■ DATA:

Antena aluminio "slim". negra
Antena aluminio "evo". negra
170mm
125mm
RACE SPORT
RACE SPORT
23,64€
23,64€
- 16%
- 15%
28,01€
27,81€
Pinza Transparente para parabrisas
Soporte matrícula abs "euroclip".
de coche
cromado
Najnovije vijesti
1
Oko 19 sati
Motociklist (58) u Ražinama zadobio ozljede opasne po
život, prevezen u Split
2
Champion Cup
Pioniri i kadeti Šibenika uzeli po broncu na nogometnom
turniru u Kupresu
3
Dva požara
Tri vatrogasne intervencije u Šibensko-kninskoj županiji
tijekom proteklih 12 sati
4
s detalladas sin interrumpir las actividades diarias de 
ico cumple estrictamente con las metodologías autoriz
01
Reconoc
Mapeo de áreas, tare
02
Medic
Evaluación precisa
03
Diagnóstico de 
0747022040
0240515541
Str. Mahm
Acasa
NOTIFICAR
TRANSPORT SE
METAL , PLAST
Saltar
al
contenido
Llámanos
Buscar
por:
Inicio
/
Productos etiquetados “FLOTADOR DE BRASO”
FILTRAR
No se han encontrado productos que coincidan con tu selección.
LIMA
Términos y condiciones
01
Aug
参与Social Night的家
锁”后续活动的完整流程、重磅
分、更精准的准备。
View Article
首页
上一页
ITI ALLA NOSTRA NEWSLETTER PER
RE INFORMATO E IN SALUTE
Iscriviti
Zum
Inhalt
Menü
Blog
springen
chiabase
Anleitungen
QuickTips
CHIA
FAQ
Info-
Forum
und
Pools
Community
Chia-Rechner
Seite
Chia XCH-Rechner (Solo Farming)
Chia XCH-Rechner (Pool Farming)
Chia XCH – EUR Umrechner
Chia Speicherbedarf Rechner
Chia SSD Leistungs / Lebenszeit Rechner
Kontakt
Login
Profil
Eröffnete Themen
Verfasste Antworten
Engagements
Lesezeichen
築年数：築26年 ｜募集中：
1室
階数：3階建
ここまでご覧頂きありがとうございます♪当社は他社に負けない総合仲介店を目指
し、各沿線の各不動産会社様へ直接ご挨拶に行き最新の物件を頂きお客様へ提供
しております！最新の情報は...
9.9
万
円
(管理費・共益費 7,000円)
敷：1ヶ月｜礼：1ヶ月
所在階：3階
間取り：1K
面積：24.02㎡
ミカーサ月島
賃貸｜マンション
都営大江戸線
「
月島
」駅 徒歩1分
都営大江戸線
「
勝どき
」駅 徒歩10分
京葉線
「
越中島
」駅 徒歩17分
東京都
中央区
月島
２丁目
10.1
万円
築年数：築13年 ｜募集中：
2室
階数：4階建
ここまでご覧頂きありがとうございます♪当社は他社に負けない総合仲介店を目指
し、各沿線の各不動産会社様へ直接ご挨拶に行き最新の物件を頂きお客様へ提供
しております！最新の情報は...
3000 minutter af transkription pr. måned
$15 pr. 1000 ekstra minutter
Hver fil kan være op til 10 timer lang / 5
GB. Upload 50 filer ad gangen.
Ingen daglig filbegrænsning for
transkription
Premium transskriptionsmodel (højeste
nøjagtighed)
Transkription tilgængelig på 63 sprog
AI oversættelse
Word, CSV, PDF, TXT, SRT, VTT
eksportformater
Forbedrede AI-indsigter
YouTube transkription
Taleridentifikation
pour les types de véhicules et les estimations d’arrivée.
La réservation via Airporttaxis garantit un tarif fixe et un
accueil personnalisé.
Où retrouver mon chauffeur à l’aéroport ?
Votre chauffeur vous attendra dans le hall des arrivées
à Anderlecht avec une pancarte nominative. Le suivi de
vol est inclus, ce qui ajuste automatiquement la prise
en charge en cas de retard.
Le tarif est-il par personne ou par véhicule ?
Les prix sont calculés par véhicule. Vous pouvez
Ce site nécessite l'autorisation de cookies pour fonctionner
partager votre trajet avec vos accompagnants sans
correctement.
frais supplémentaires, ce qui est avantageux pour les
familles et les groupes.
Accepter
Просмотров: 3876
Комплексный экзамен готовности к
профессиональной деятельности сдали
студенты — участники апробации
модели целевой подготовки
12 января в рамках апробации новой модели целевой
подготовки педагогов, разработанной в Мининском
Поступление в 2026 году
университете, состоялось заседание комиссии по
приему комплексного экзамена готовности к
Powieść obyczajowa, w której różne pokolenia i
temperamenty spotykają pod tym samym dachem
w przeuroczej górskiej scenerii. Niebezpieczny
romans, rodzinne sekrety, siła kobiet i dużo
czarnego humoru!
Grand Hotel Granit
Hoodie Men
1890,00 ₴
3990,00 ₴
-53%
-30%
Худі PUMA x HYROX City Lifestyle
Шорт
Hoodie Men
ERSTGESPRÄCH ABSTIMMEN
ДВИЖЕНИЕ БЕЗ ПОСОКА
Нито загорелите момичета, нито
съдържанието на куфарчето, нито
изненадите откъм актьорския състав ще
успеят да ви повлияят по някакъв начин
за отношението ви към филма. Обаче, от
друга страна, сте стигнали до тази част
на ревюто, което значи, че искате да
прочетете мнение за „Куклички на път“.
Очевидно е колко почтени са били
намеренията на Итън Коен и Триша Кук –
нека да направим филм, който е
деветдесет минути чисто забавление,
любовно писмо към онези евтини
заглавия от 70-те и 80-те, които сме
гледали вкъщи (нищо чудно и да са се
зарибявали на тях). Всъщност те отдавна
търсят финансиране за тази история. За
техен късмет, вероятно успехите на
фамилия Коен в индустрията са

■ PROBLEM TO SOLVE: Output the records above exactly as written.

■ WRITTEN RESPONSE:
Antena aluminio "slim". negra
Antena aluminio "evo". negra
170mm
125mm
RACE SPORT
RACE SPORT
23,64€
23,64€
- 16%
- 15%
28,01€
27,81€
Pinza Transparente para parabrisas
Soporte matrícula abs "euroclip".
de coche
cromado
Najnovije vijesti
1
Oko 19 sati
Motociklist (58) u Ražinama zadobio ozljede opasne po
život, prevezen u Split
2
Champion Cup
Pioniri i kadeti Šibenika uzeli po broncu na nogometnom
turniru u Kupresu
3
Dva požara
Tri vatrogasne intervencije u Šibensko-kninskoj županiji
tijekom proteklih 12 sati
4
s detalladas sin interrumpir las actividades diarias de 
ico cumple estrictamente con las metodologías autoriz
01
Reconoc
Mapeo de áreas, tare
02
Medic
Evaluación precisa
03
Diagnóstico de 
0747022040
0240515541
Str. Mahm
Acasa
NOTIFICAR
TRANSPORT SE
METAL , PLAST
Saltar
al
contenido
Llámanos
Buscar
por:
Inicio
/
Productos etiquetados “FLOTADOR DE BRASO”
FILTRAR
No se han encontrado productos que coincidan con tu selección.
LIMA
Términos y condiciones
01
Aug
参与Social Night的家
锁”后续活动的完整流程、重磅
分、更精准的准备。
View Article
首页
上一页
ITI ALLA NOSTRA NEWSLETTER PER
RE INFORMATO E IN SALUTE
Iscriviti
Zum
Inhalt
Menü
Blog
springen
chiabase
Anleitungen
QuickTips
CHIA
FAQ
Info-
Forum
und
Pools
Community
Chia-Rechner
Seite
Chia XCH-Rechner (Solo Farming)
Chia XCH-Rechner (Pool Farming)
Chia XCH – EUR Umrechner
Chia Speicherbedarf Rechner
Chia SSD Leistungs / Lebenszeit Rechner
Kontakt
Login
Profil
Eröffnete Themen
Verfasste Antworten
Engagements
Lesezeichen
築年数：築26年 ｜募集中：
1室
階数：3階建
ここまでご覧頂きありがとうございます♪当社は他社に負けない総合仲介店を目指
し、各沿線の各不動産会社様へ直接ご挨拶に行き最新の物件を頂きお客様へ提供
しております！最新の情報は...
9.9
万
円
(管理費・共益費 7,000円)
敷：1ヶ月｜礼：1ヶ月
所在階：3階
間取り：1K
面積：24.02㎡
ミカーサ月島
賃貸｜マンション
都営大江戸線
「
月島
」駅 徒歩1分
都営大江戸線
「
勝どき
」駅 徒歩10分
京葉線
「
越中島
」駅 徒歩17分
東京都
中央区
月島
２丁目
10.1
万円
築年数：築13年 ｜募集中：
2室
階数：4階建
ここまでご覧頂きありがとうございます♪当社は他社に負けない総合仲介店を目指
し、各沿線の各不動産会社様へ直接ご挨拶に行き最新の物件を頂きお客様へ提供
しております！最新の情報は...
3000 minutter af transkription pr. måned
$15 pr. 1000 ekstra minutter
Hver fil kan være op til 10 timer lang / 5
GB. Upload 50 filer ad gangen.
Ingen daglig filbegrænsning for
transkription
Premium transskriptionsmodel (højeste
nøjagtighed)
Transkription tilgængelig på 63 sprog
AI oversættelse
Word, CSV, PDF, TXT, SRT, VTT
eksportformater
Forbedrede AI-indsigter
YouTube transkription
Taleridentifikation
pour les types de véhicules et les estimations d’arrivée.
La réservation via Airporttaxis garantit un tarif fixe et un
accueil personnalisé.
Où retrouver mon chauffeur à l’aéroport ?
Votre chauffeur vous attendra dans le hall des arrivées
à Anderlecht avec une pancarte nominative. Le suivi de
vol est inclus, ce qui ajuste automatiquement la prise
en charge en cas de retard.
Le tarif est-il par personne ou par véhicule ?
Les prix sont calculés par véhicule. Vous pouvez
Ce site nécessite l'autorisation de cookies pour fonctionner
partager votre trajet avec vos accompagnants sans
correctement.
frais supplémentaires, ce qui est avantageux pour les
familles et les groupes.
Accepter
Просмотров: 3876
Комплексный экзамен готовности к
профессиональной деятельности сдали
студенты — участники апробации
модели целевой подготовки
12 января в рамках апробации новой модели целевой
подготовки педагогов, разработанной в Мининском
Поступление в 2026 году
университете, состоялось заседание комиссии по
приему комплексного экзамена готовности к
Powieść obyczajowa, w której różne pokolenia i
temperamenty spotykają pod tym samym dachem
w przeuroczej górskiej scenerii. Niebezpieczny
romans, rodzinne sekrety, siła kobiet i dużo
czarnego humoru!
Grand Hotel Granit
Hoodie Men
1890,00 ₴
3990,00 ₴
-53%
-30%
Худі PUMA x HYROX City Lifestyle
Шорт
Hoodie Men
ERSTGESPRÄCH ABSTIMMEN
ДВИЖЕНИЕ БЕЗ ПОСОКА
Нито загорелите момичета, нито
съдържанието на куфарчето, нито
изненадите откъм актьорския състав ще
успеят да ви повлияят по някакъв начин
за отношението ви към филма. Обаче, от
друга страна, сте стигнали до тази част
на ревюто, което значи, че искате да
прочетете мнение за „Куклички на път“.
Очевидно е колко почтени са били
намеренията на Итън Коен и Триша Кук –
нека да направим филм, който е
деветдесет минути чисто забавление,
любовно писмо към онези евтини
заглавия от 70-те и 80-те, които сме
гледали вкъщи (нищо чудно и да са се
зарибявали на тях). Всъщност те отдавна
търсят финансиране за тази история. За
техен късмет, вероятно успехите на
фамилия Коен в индустрията са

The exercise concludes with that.